Tüm sorunları bildiklerini, çözüme yönelik projelerinin de hazır olduğunu belirten Bankoğlu, kilitin 14 Mayıs’ta açılacağına olan inancını dile getirirken, “Geziyoruz, konuşuyoruz, soruyoruz. Hemşehrilerimiz illallah etmiş, ‘Tezkere bekleyen asker gibi gün sayıyoruz’ diyen oldu. Bu ülke, bu millet başına gelen bu dertleri ve sıkıntıları hak etmiyor. 14 Mayıs’tan sonra ne konuşacağımıza halkımız karar verecek ve hepimiz de saygı duyacağız” dedi.
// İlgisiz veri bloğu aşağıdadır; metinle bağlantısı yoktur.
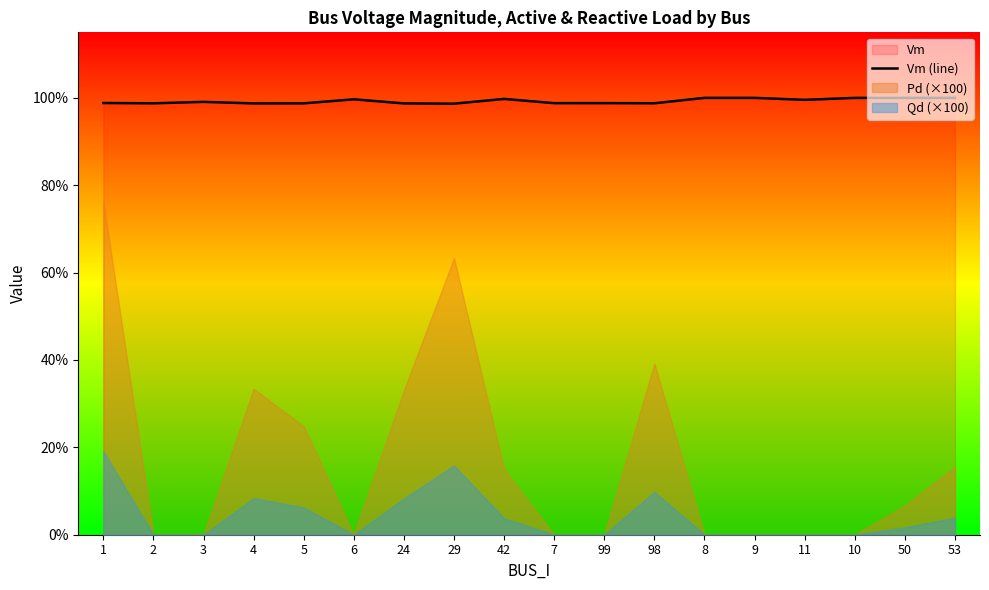

What position from the left is 4?

4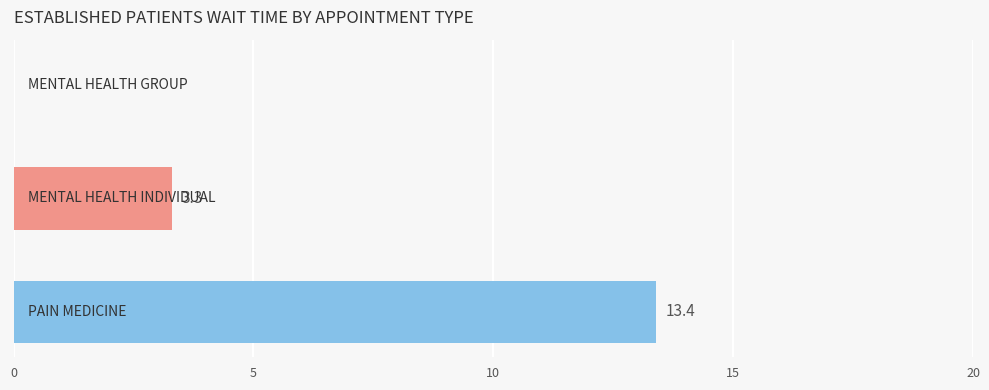

What is the sum of all values?

16.7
Bankoğlu, İl Başkanı Selim Karakaş, Kadın Kolları Başkanı Fatma Mazhar ile Gençlik Kolları Başkanı Tolga Küçükyılmaz ve Parti örgütü temsilcileriyle birlikte Saadet Partisi İl Başkanı Mücahit Mekeç ve Saadet Partililerin de katılımıyla Fırınlı, Güzelcehisar ve Karasu köylerinde temaslarda bulundu. Heyet, gerçekleştirdikleri ev ziyaretlerinde ve kıraathanelerdeki sohbetlerde vatandaşlarla hem yerel hem de ülke genelini ilgilendiren sıkıntılar hakkında vatandaşlarla fikir alış verişinde bulundu.
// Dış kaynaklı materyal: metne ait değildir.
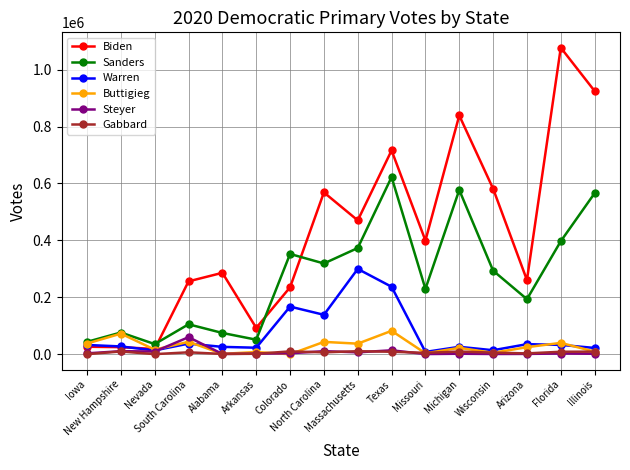

The Biden series shows 170240 at South Carolina. True or false?

False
14 Mayıs’ta iktidara gelmeleri durumunda ilk 100 günde yapacakları acil uygulamaları ve Millet İttifakı ortakları olarak uzun çalışmalar sonucu belirledikleri politikaları anlatan CHP Bartın Milletvekili Bankoğlu, öncelikli işlerinin hukuksuz olarak yapılan tüm uygulamaları ortaya çıkartmak olduğunu söyledi.
“418 milyar doları bulun size geri vermek istiyoruz”
Bankoğlu, “Hesap vermekten korkmayan, şeffaf bir yönetime ihtiyaç olduğu muhakkak. Harun gibi gelip Karun olanları bir bir göreceğiz. Kimlerin bal tutup parmağını yaladığını hatta şeker komasına girdiğini göreceğiz. Düşünsenize 418 milyar dolarınız çalınmış. İşte onu bulup size geri vermeye geliyoruz” dedi.
Açlık sınırının 10 bin TL’ye, yoksulluk sınırının 34 bin TL’ye dayandığını, bu utanç verici tablo karşısında hükümetin saz çalıp türkü söyleyerek halkın önüne çıktığını savunan Bankoğlu, sözlerini şöyle sürdürdü:
“Merkez’e bağlı Fırınlı köyüne yaptığımız ziyarette ‘haliniz nicedir’ diye sorduk. Hemşehrilerim ‘Yeni hükümet döneminde emekliler, kadınlar ve gençler için ne yapılacağını bir de sen anlat’ dediler. Milletimiz de biz de biliyoruz ki; küçük bir kesimin mutlu olduğu, kalanın yaşam derdine düştüğü toplumların iki yakası bir araya gelmiyor.
“Milletin istediği buysa…”
Bu işlere damat, dünür, ağabey, enişte diye başladınız mı ne hak, hukuk kalır ne de adalet. Kendi bakanı olduğu kuruma kocasından mal alan mı ararsınız, Kızılay’ın çadırını deprem bölgesine göndermeyip STK’lara satan mı istersiniz, bacısını genel müdür, karısını akademisyen, kardeşini yönetim kurulu üyesi atayan üçer dörder maaşlı kişiler mi istersiniz? Milletin istediği buysa durmasın yola devam etsinler.
“Ne konuşacağımıza halkımız karar verecek”
Geziyoruz, konuşuyoruz, soruyoruz. Hemşehrilerimiz illallah etmiş, ‘Tezkere bekleyen asker gibi gün sayıyoruz’ diyen oldu. Bu ülke, bu millet başına gelen bu dertleri, bu sıkıntıları hak etmiyor. ‘21.yüzyılda nasıl insan gibi yaşarız’ diye değil ‘tarımda, eğitimde, teknolojide nasıl daha başarılı oluruz’ diye konuşuyor olmamız gerekirdi. 14 Mayıs’tan sonra ne konuşacağımıza halkımız karar verecek ve hepimiz de saygı duyacağız.”